Laura: There were so many other ways to stimulate learning and so many fun discussions. All of the leaders and teachers were positive, inspiring, and welcoming.  They encouraged us to continue to communicate with them.

  • EduProtocolsThere wasn’t really a session on EduProtocols, but each session reinforced the concepts in Corippo and Hebern’s book. The idea is to establish a set of learning protocols and start the year with them, in low-stakes activities. Then move into using the protocols with the actual course content. The key protocols I’m planning to use are Iron Chef, Fast & Curious (vocab iterations), the Frayer Model, QFP (Question Focus Prompt), Google My Maps, Pecha Kucha, a curation protocol, station rotations, and a prayer protocol that I am developing. I’ve used these in prior years, but I have a much more intentional plan for this year.
  • Iron Chef. I’ve tried this before, but this time it really clicked and I saw lots of ways to use it in both Hebrew Scriptures and Western Religious Art. The iteration aspect of these slideshows will help students remember without memorizing. And then there are ways to go deeper, as well.
  • QFP. This is a protocol that encourages students to design questions. It comes out of The Right Question Institute.
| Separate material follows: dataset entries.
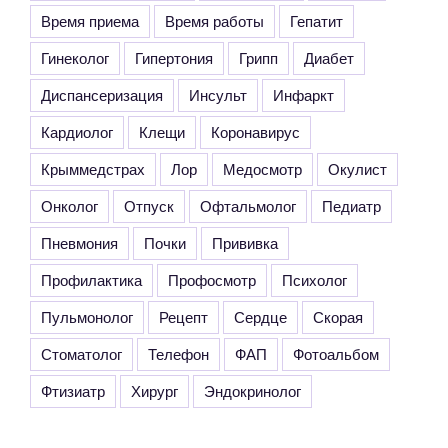
Время приема
Время работы
Гепатит
Гинеколог
Гипертония
Грипп
Диабет
Диспансеризация
Инсульт
Инфаркт
Кардиолог
Клещи
Коронавирус
Крыммедстрах
Лор
Медосмотр
Окулист
Онколог
Отпуск
Офтальмолог
Педиатр
Пневмония
Почки
Прививка
Профилактика
Профосмотр
Психолог
Пульмонолог
Рецепт
Сердце
Скорая
Стоматолог
Телефон
ФАП
Фотоальбом
Фтизиатр
Хирург
Эндокринолог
In small groups, students brainstorm questions based on a prompt (which can be an image, a quotation, a short news story, a statistic, etc.). No judgment, just brainstorming. Then they identify questions as close- or open-ended and change the close-ended questions into open-ended ones. They then prioritize their questions so that they come up with the three most important questions in the group’s judgment. And that’s the starting point for their research.
  • FlipGrid. Heather Marshall had some solid tips for using this with students to do all kinds of things. Natalie also gave me ideas on how I could adapt this to my religion classes.
  • Adobe Spark. There wasn’t a session on this, but lots of teachers created their presentations using Adobe Spark. This is something I want to play with and use.

Oh! And Natalie was the big winner of swag… a roll of blue masking tape and two WipeBooks (which are cool, portable whiteboard type posters).